Planets farther from the Sun move slower and in larger orbits than Earth. According to Kepler’s third law, the square of the orbital period of a planet is directly proportional to the cube of its average distance from the Sun, or \begin{equation} T^2 \propto r^3 \end{equation} Thus, the period of rotation $T$ increases with the distance $r$ from the Sun. The outer planets in the solar system therefore have periods of rotation longer than one Earth year (yr):

• Mars: 1.9 yr
• Jupiter: 12 yr
• Saturn: 29 yr
• Uranus: 84 yr
• Neptune: 165 yr

The net force in each case is proportional to the object’s mass.

A freely falling object of mass $m$ experiences a net downward force equal to the force gravity on the object. By applying Newton’s second law to this motion, you have

\begin{align} m a &= F_g \nonumber\\[6pt] \Rightarrow\quad ma &= G\, \frac{m M_\text{E}}{R_\text{E}^2} \nonumber\\[6pt] \Rightarrow\quad a &= \frac{G M_\text{E}}{R_\text{E}^2} = g \label{u10_q56_ag} \end{align}

Equation 10.7 shows that all freely falling objects experience equal acceleration ($g$) and gain speed at the same rate, regardless of their mass.

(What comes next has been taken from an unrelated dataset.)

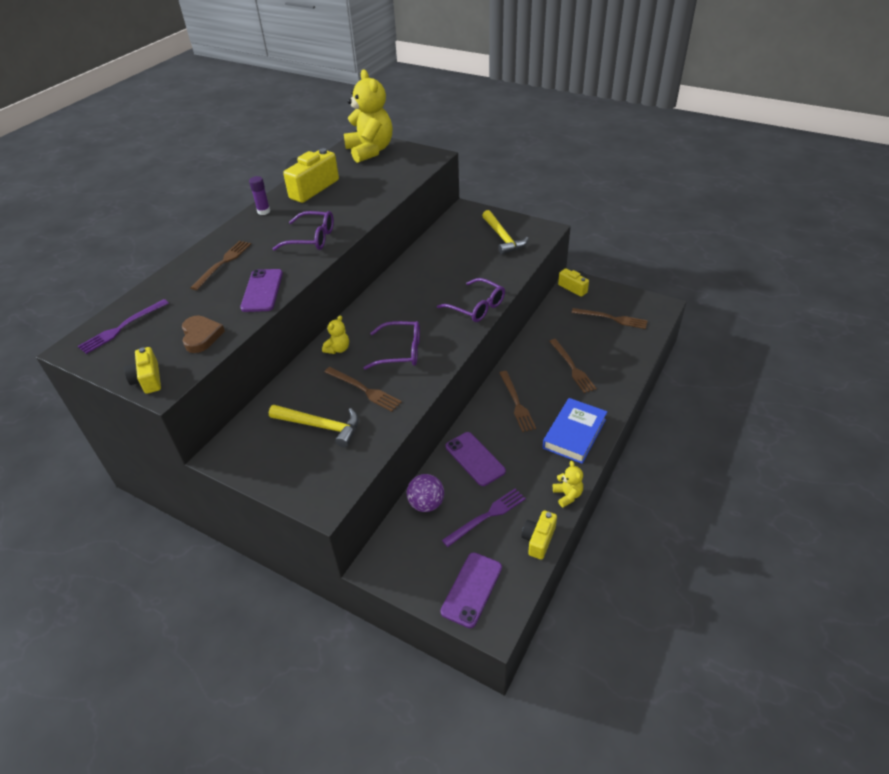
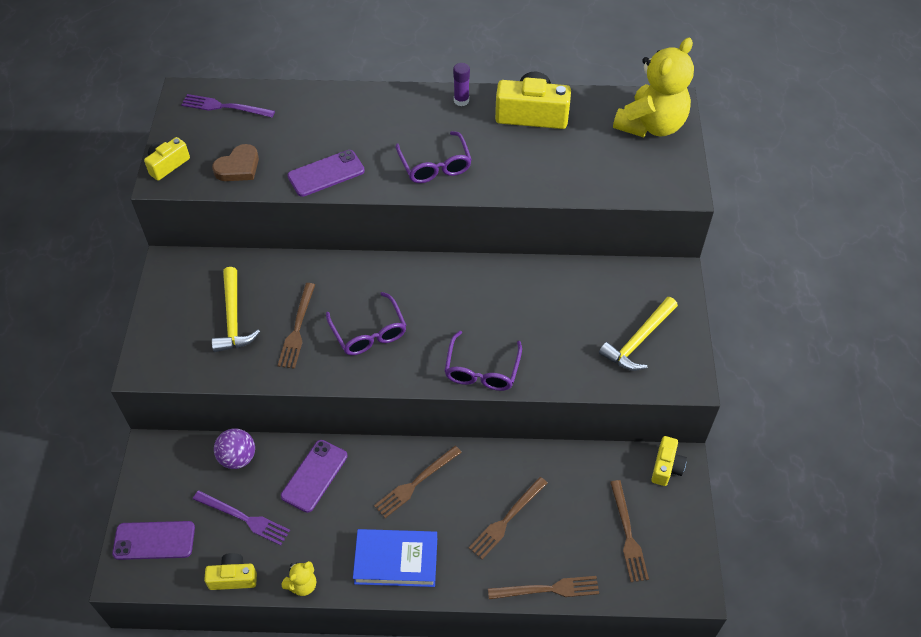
camera: 60 degrees right, 10 degrees up
(223, 263) = (353, 120): brown fork -> brown fork (548, 589)
(338, 349) = (345, 277): yellow teddy bear -> none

The centripetal force ($F_c$) required for rotational motion is provided by the force of gravity ($F_g$) on the satellite. Note that both forces are proportional to the satellite’s mass ($m$), so you can write

\begin{align} F_c &= F_g \nonumber\\[6pt] \Rightarrow\quad \frac{m v^2}{r} &= G\, \frac{m M_\text{E}}{r^2} \nonumber\\[6pt] \Rightarrow\quad v^2 &= \frac{G M_\text{E}}{r} \nonumber\\[6pt] \Rightarrow\quad v &= \sqrt{\frac{G M_\text{E}}{r}}\label{u10_q56_v} \end{align}

Equation 10.8 shows that the satellite’s speed ($v$) is independent of its own mass but dependent on Earth’s mass ($M_\text{E}$).

December

The total mechanical energy of the Sun–Earth system is a conserved quantity, and it is equal to the sum of Earth’s kinetic energy (KE) and gravitational potential energy (PE). In other words, $\text{KE} + \text{PE}$ is the same at any point on Earth’s orbit around the Sun. Since PE is smaller at locations closer to the Sun, KE (and therefore speed) increases at such locations.

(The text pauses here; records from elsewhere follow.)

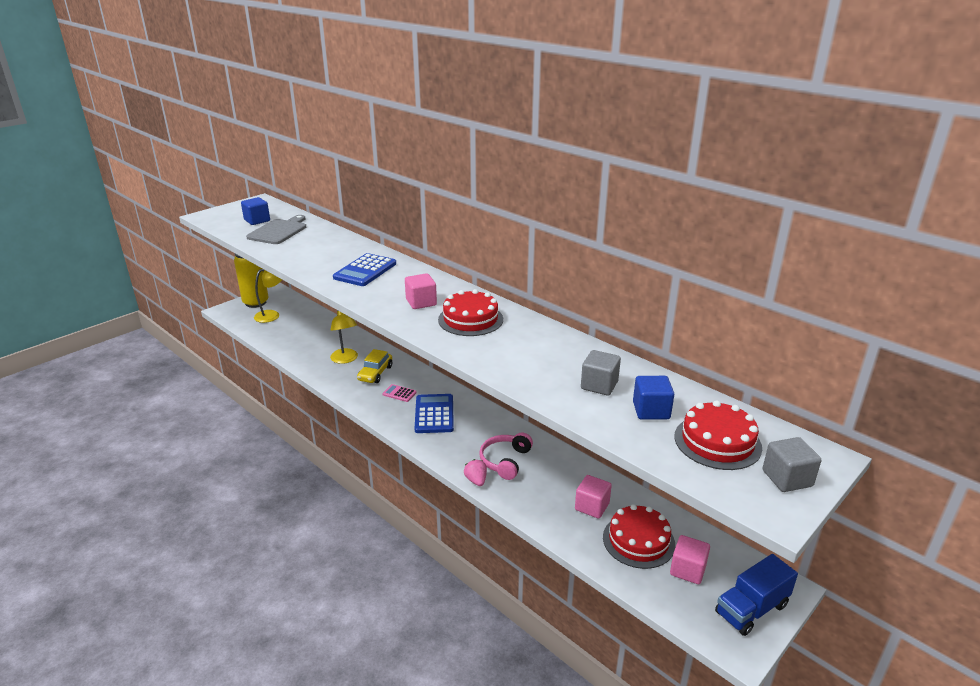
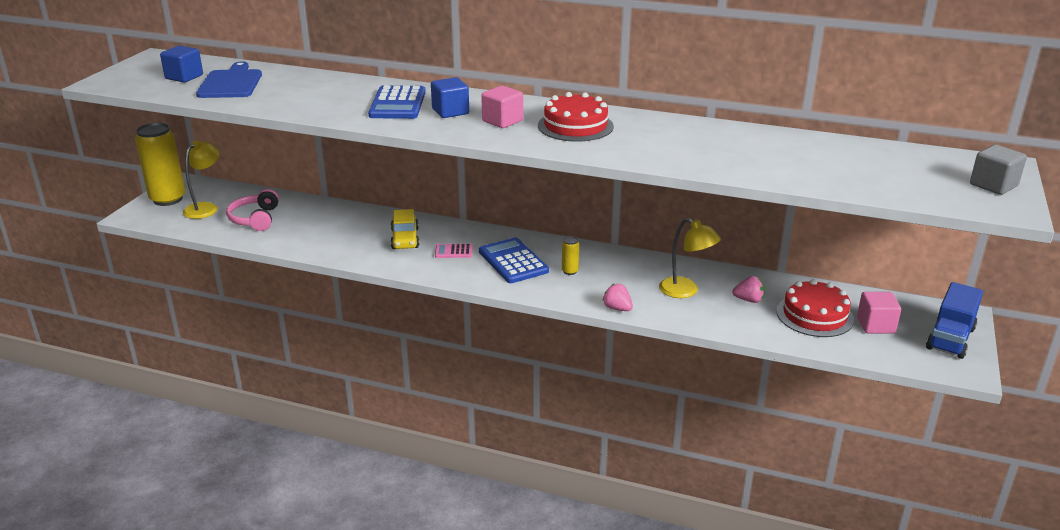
camera: 25 degrees left, 0 degrees up
(279, 231) = (231, 83): grey cutting board -> blue cutting board
(345, 359) = (354, 233): yellow lamp -> yellow lamp (686, 291)
(469, 435) = (570, 271): none -> yellow can
(505, 461) = (629, 284): pink headphones -> pink headphones (255, 219)
(592, 506) = (748, 300): pink cube -> pink strawberry
(599, 385) = (767, 154): grey cube -> none
(651, 410) = (834, 163): blue cube -> blue cube (450, 112)
(717, 442) = (913, 173): red cake -> none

Work is done on an object when at least part of the applied force is along the direction of motion. In a circular orbit, the force of gravity continuously acts perpendicular to the direction of motion and, therefore, no work is done on the satellite. However, in an elliptical orbit, there is always a component of the gravitational pull parallel to the satellite’s path (except at the apogee and perigee points). Therefore, work is done on the satellite in this case.

11.2 km/s

Escape speed is the minimum initial speed required for an object launched vertically upward to overcome the force of Earth’s gravity and not fall back to the ground. This speed is equal to 11.2 km/s.

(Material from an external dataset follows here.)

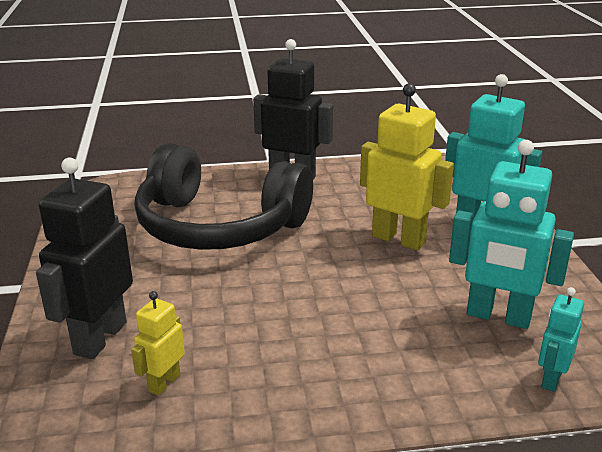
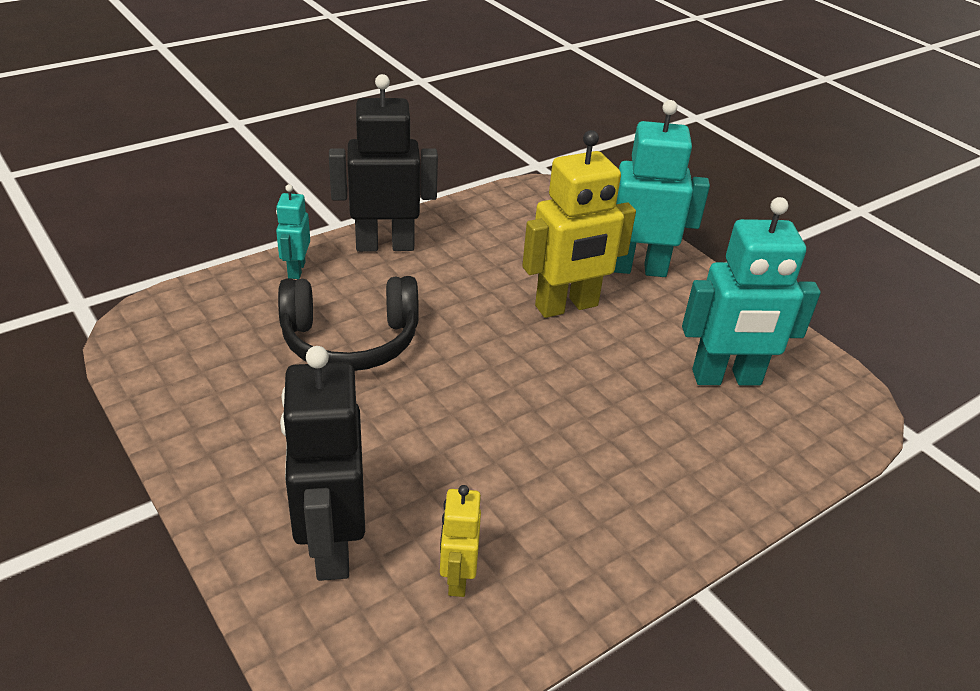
camera: 30 degrees left, 10 degrees up
(219, 226) = (350, 340): black headphones -> black headphones, size x0.64
(399, 239) = (567, 306): yellow robot -> yellow robot turned 150 degrees clockwise
(551, 379) = (816, 436): turquoise robot -> turquoise robot (296, 270)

An object launched straight up at 11.2 km/s will eventually stop at a distance far from Earth when all the object’s initial KE is converted into gravitational PE. When the object starts to fall back toward Earth, the process is reversed: PE is now converted into KE. Just before it hits Earth’s surface, the object reaches its initial KE again. Therefore, the maximum speed of impact on Earth’s surface is equal to the launch speed of 11.2 km/s (the escape speed). If launched at a greater speed, the object will not return to Earth.

The first half falls straight down, while the other half leaves Earth.

Based on the law of conservation of momentum, if one half of the satellite comes to rest after the explosion, the other half (of equal mass) will move away at twice the original speed. As a result, the part that freezes in orbit simply falls straight down under the influence of its weight. The remaining section has enough speed to escape its orbit about Earth and become a satellite of the Sun.